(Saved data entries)
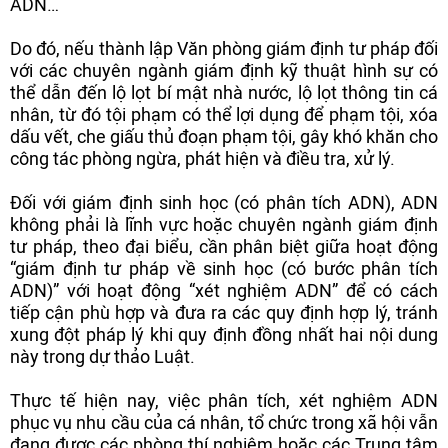
ADN…
Do đó, nếu thành lập Văn phòng giám định tư pháp đối
với các chuyên ngành giám định kỹ thuật hình sự có
thể dẫn đến lộ lọt bí mật nhà nước, lộ lọt thông tin cá
nhân, từ đó tội phạm có thể lợi dụng để phạm tội, xóa
dấu vết, che giấu thủ đoạn phạm tội, gây khó khăn cho
công tác phòng ngừa, phát hiện và điều tra, xử lý.
Đối với giám định sinh học (có phân tích ADN), ADN
không phải là lĩnh vực hoặc chuyên ngành giám định
tư pháp, theo đại biểu, cần phân biệt giữa hoạt động
“giám định tư pháp về sinh học (có bước phân tích
ADN)” với hoạt động “xét nghiệm ADN” để có cách
tiếp cận phù hợp và đưa ra các quy định hợp lý, tránh
xung đột pháp lý khi quy định đồng nhất hai nội dung
này trong dự thảo Luật.
Thực tế hiện nay, việc phân tích, xét nghiệm ADN
phục vụ nhu cầu của cá nhân, tổ chức trong xã hội vẫn
đang được các phòng thí nghiệm hoặc các Trung tâm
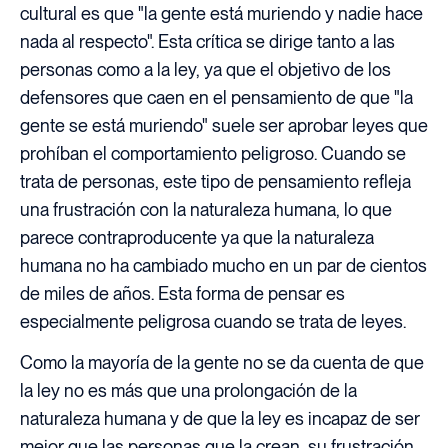
cultural es que "la gente está muriendo y nadie hace
nada al respecto". Esta crítica se dirige tanto a las
personas como a la ley, ya que el objetivo de los
defensores que caen en el pensamiento de que "la
gente se está muriendo" suele ser aprobar leyes que
prohíban el comportamiento peligroso. Cuando se
trata de personas, este tipo de pensamiento refleja
una frustración con la naturaleza humana, lo que
parece contraproducente ya que la naturaleza
humana no ha cambiado mucho en un par de cientos
de miles de años. Esta forma de pensar es
especialmente peligrosa cuando se trata de leyes.
Como la mayoría de la gente no se da cuenta de que
la ley no es más que una prolongación de la
naturaleza humana y de que la ley es incapaz de ser
mejor que las personas que la crean, su frustración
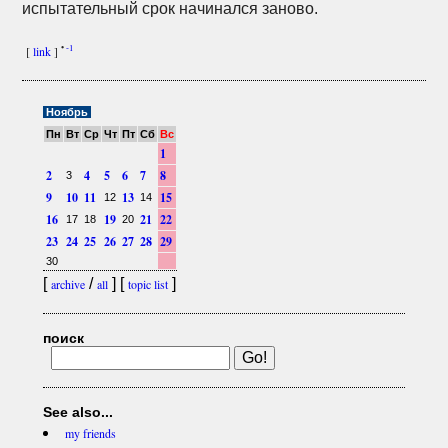
испытательный срок начинался заново.
•
-1
[
link
]
Ноябрь
Пн
Вт
Ср
Чт
Пт
Сб
Вс
1
2
4
5
6
7
8
3
9
10
11
13
15
12
14
16
19
21
22
17
18
20
23
24
25
26
27
28
29
30
[
/
] [
]
archive
all
topic list
поиск
See also...
my friends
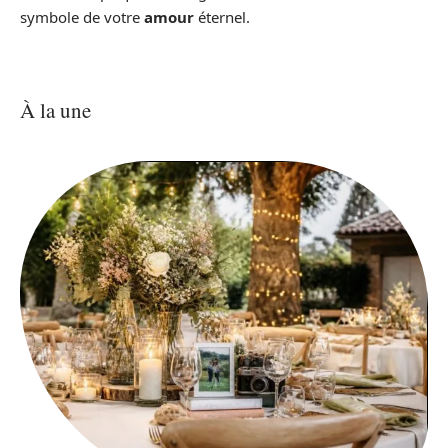
symbole de votre
amour
éternel.
À la une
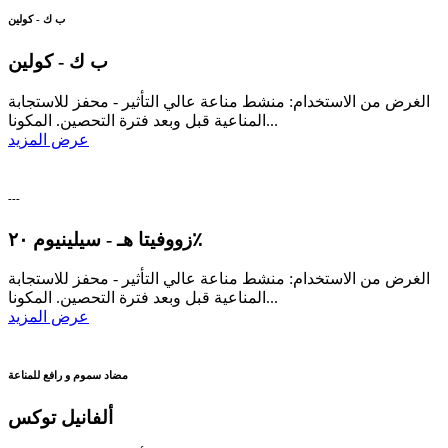
ب ك - كولين
ب ك - كولين
الغرض من الاستخدام: منشط مناعة عالي التأثير - محفز للاستجابة
المناعية قبل وبعد فترة التحصين. المكونا...
عرض المزيد
---
زووفيتا هـ - سيلينيوم ٢٠٪
الغرض من الاستخدام: منشط مناعة عالي التأثير - محفز للاستجابة
المناعية قبل وبعد فترة التحصين. المكونا...
عرض المزيد
مضاد سموم و رافع للمناعة
ألفانيل توكس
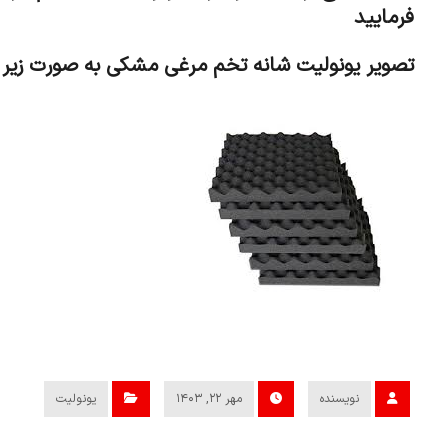
فرمایید
تصویر یونولیت شانه تخم مرغی مشکی به صورت زیر 
نویسنده
مهر ۲۲, ۱۴۰۳
یونولیت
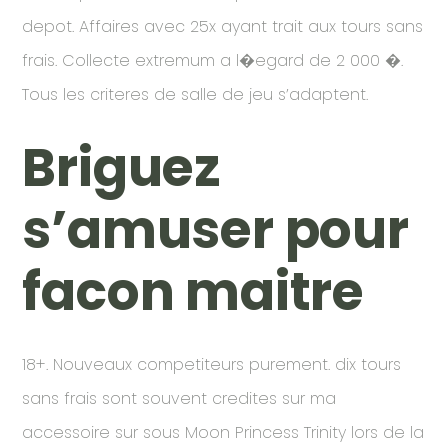
depot. Affaires avec 25x ayant trait aux tours sans
frais. Collecte extremum a l�egard de 2 000 �.
Tous les criteres de salle de jeu s’adaptent.
Briguez
s’amuser pour
facon maitre
18+. Nouveaux competiteurs purement. dix tours
sans frais sont souvent credites sur ma
accessoire sur sous Moon Princess Trinity lors de la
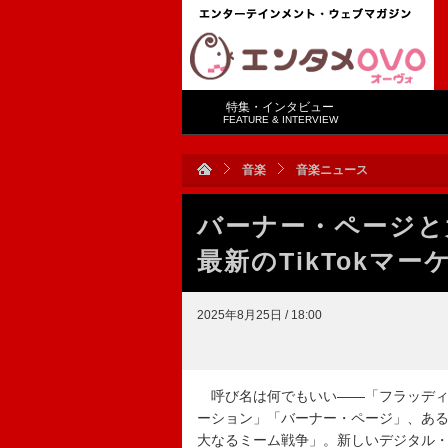
特集・インタビュー
FEATURE & INTERVIEW
音楽
音楽ニュース
バーナー・ページと
最新のTikTokマ
2025年8月25日 / 18:00
呼び名は何でもいい――「フラッディ
ーション」「バーナー・ページ」、ある
大なるミーム戦争」。新しいデジタル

What to do ::
Copy out the part of the listing from the line containing "cultural es que" through the line containing "accessoire sur sous", with every line word for word and both end lines included. Leave the pictures out of your answer.

Exercise response ::
cultural es que "la gente está muriendo y nadie hace
nada al respecto". Esta crítica se dirige tanto a las
personas como a la ley, ya que el objetivo de los
defensores que caen en el pensamiento de que "la
gente se está muriendo" suele ser aprobar leyes que
prohíban el comportamiento peligroso. Cuando se
trata de personas, este tipo de pensamiento refleja
una frustración con la naturaleza humana, lo que
parece contraproducente ya que la naturaleza
humana no ha cambiado mucho en un par de cientos
de miles de años. Esta forma de pensar es
especialmente peligrosa cuando se trata de leyes.
Como la mayoría de la gente no se da cuenta de que
la ley no es más que una prolongación de la
naturaleza humana y de que la ley es incapaz de ser
mejor que las personas que la crean, su frustración
испытательный срок начинался заново.
•
-1
[
link
]
Ноябрь
Пн
Вт
Ср
Чт
Пт
Сб
Вс
1
2
4
5
6
7
8
3
9
10
11
13
15
12
14
16
19
21
22
17
18
20
23
24
25
26
27
28
29
30
[
/
] [
]
archive
all
topic list
поиск
See also...
my friends
symbole de votre
amour
éternel.
À la une
ب ك - كولين
ب ك - كولين
الغرض من الاستخدام: منشط مناعة عالي التأثير - محفز للاستجابة
المناعية قبل وبعد فترة التحصين. المكونا...
عرض المزيد
---
زووفيتا هـ - سيلينيوم ٢٠٪
الغرض من الاستخدام: منشط مناعة عالي التأثير - محفز للاستجابة
المناعية قبل وبعد فترة التحصين. المكونا...
عرض المزيد
مضاد سموم و رافع للمناعة
ألفانيل توكس
فرمایید
تصویر یونولیت شانه تخم مرغی مشکی به صورت زیر 
نویسنده
مهر ۲۲, ۱۴۰۳
یونولیت
depot. Affaires avec 25x ayant trait aux tours sans
frais. Collecte extremum a l�egard de 2 000 �.
Tous les criteres de salle de jeu s’adaptent.
Briguez
s’amuser pour
facon maitre
18+. Nouveaux competiteurs purement. dix tours
sans frais sont souvent credites sur ma
accessoire sur sous Moon Princess Trinity lors de la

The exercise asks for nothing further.